Each year in Germany there are 400,000 to 600,000 infections from hospital germs that roughly 10,000 to 20,000 people die from, according to the Robert Koch Institute. Multi-drug-resistant organisms (MDROs) often cannot be treated with antibiotics, so they call for alternative methods. One promising physical treatment mechanism is irradiation with UVC light. It is hoped that a recently developed UVC LED emitter will kill microorganisms without any side effects and without resistance developing. As part of their GaN Optoelectronics joint lab, the Ferdinand-Braun-Institut, Leibniz-Institut für Höchstfrequenztechnik (FBH) and the Technical University of Berlin have developed LEDs in the far-ultraviolet spectrum.
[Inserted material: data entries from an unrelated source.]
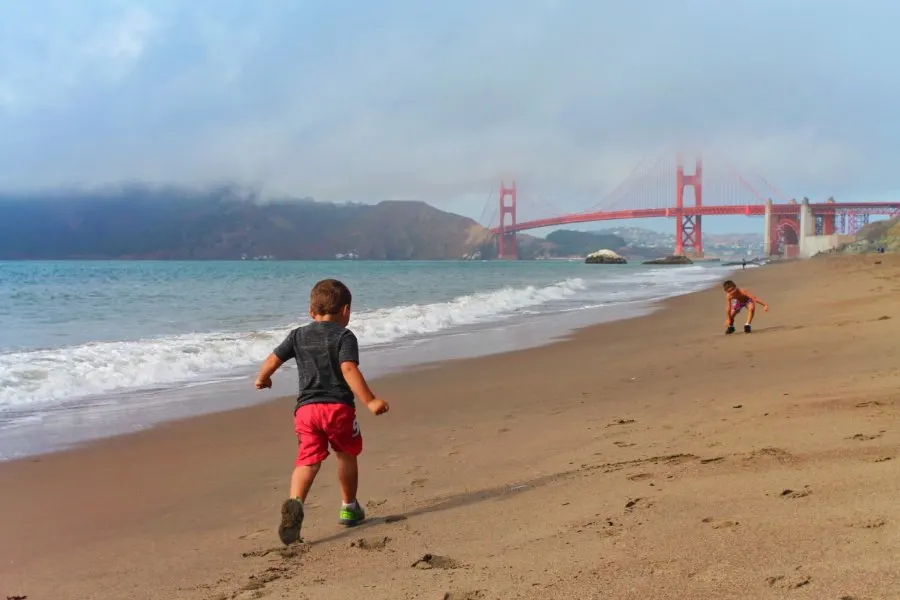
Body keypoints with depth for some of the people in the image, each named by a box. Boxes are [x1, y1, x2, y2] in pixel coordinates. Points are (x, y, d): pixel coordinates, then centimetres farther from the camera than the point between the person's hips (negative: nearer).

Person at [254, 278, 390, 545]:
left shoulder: (298, 335, 14)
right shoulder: (344, 336, -1)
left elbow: (273, 359, 15)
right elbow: (348, 370, -15)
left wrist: (262, 378, 37)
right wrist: (370, 401, -18)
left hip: (305, 408, 3)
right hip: (338, 406, -3)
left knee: (308, 460, -3)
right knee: (346, 455, 18)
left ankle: (294, 502, -30)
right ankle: (349, 508, 29)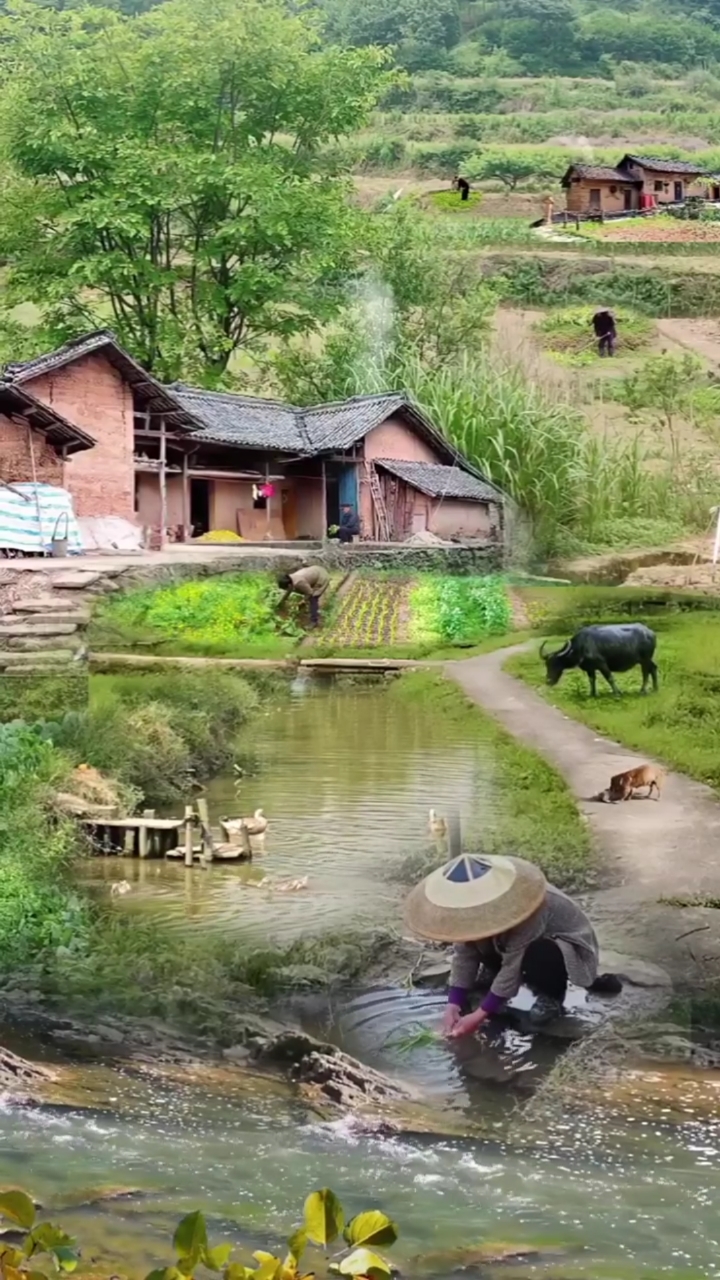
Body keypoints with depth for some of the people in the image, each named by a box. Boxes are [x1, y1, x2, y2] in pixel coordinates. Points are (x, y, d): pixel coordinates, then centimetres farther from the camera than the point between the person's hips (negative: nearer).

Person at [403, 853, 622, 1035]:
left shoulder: (526, 911, -39)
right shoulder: (474, 903, -18)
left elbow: (514, 967, -35)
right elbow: (464, 954, -14)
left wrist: (480, 1015, -34)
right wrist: (454, 1003, -23)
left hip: (567, 946, -7)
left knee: (535, 958, -39)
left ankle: (552, 994, -7)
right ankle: (493, 975, 16)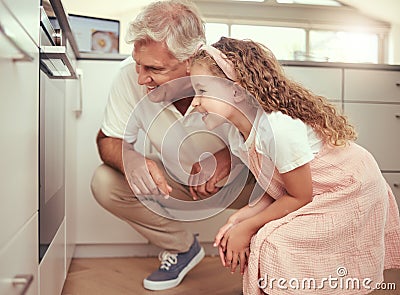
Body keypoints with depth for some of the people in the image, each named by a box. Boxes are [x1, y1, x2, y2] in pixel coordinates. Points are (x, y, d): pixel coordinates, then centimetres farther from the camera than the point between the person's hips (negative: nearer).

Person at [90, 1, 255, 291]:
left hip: (240, 180, -2)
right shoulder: (130, 75, -23)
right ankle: (183, 248, 6)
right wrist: (131, 160, -34)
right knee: (105, 182, -17)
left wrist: (231, 155, -38)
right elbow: (109, 139, -9)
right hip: (176, 179, 3)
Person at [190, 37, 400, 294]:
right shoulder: (238, 138, -5)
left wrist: (247, 227, -16)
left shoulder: (279, 128, -32)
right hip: (317, 194, 8)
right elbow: (277, 191, 1)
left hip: (350, 193, -8)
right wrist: (239, 218, -12)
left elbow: (299, 198, -22)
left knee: (274, 247, -17)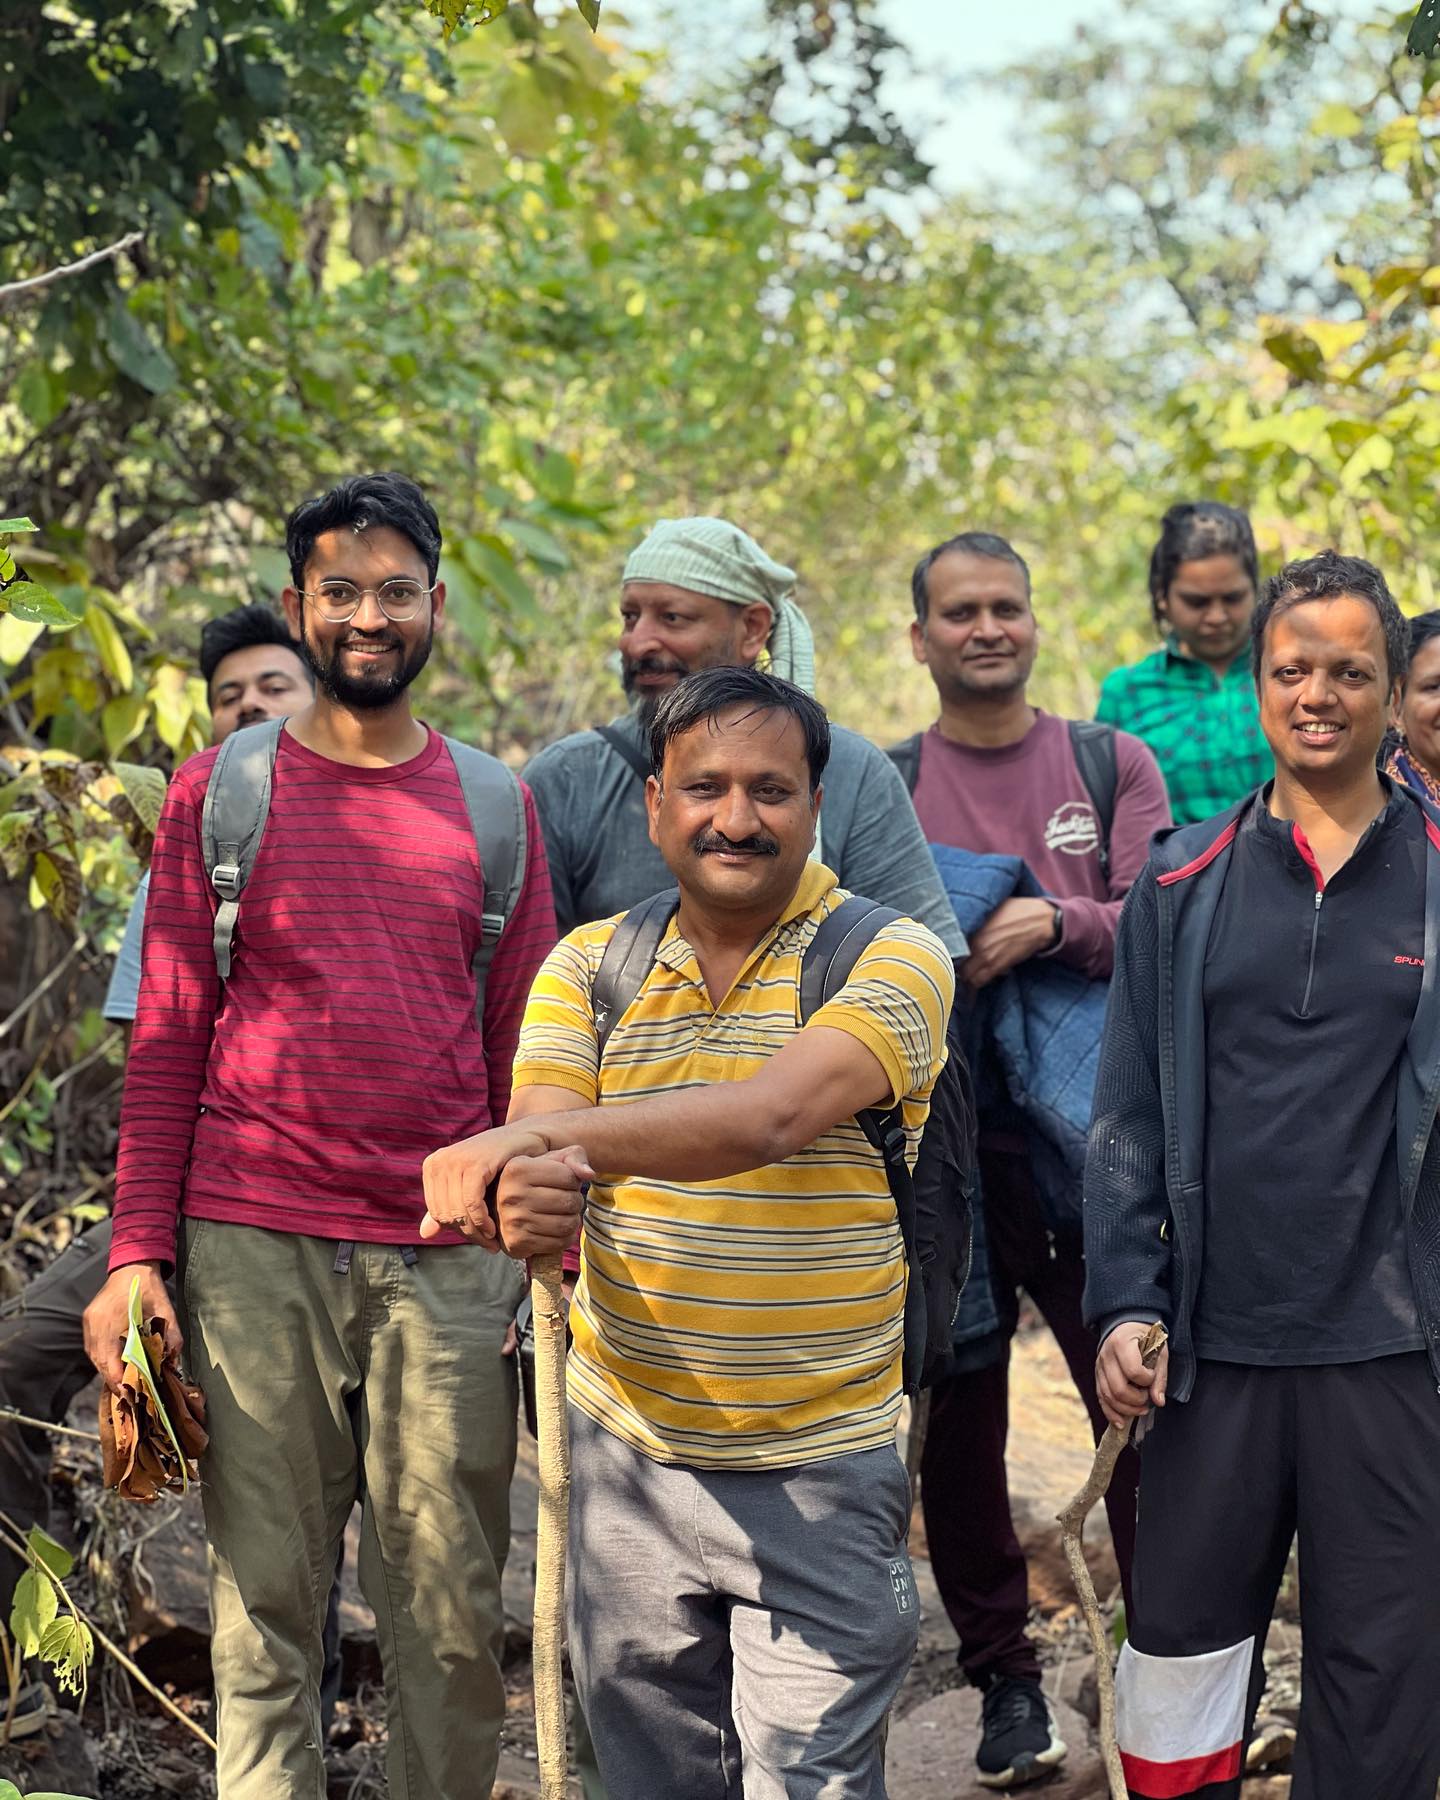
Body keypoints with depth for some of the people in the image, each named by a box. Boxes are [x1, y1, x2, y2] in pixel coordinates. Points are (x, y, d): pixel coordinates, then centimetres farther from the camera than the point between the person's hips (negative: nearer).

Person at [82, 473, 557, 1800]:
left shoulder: (496, 803, 10)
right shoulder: (222, 791, 6)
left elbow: (521, 1047, 11)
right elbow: (167, 1042, 5)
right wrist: (135, 1255, -3)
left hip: (450, 1255, 1)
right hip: (254, 1245, -1)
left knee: (453, 1611, 4)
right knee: (265, 1600, 4)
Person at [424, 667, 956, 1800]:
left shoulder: (894, 959, -10)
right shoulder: (588, 967, 4)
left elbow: (774, 1114, -27)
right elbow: (539, 1141, -10)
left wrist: (541, 1138, -39)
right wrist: (530, 1194, -36)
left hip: (818, 1472, -4)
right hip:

They emit at wavelengths around 230 nm and produce more than one milliwatt of output power. Their light does not enter the living layers of the skin thanks to the high absorption. It is therefore expected that the skin will not be damaged or only damaged to such a little extent that the natural repair mechanisms will be able to compensate for the effect. The researchers hope that this will be able to kill off MDROs without lasting side effects. A prototype of the emitter has been delivered to Charité university hospital in Berlin for initial tests. The aim is for the UVC beam to be developed in such a way that pathogens will be destroyed in difficult-to-reach places. Interestingly, the system may also be useful for combating the current pandemic since viruses can be destroyed similarly using short-wave UVC light.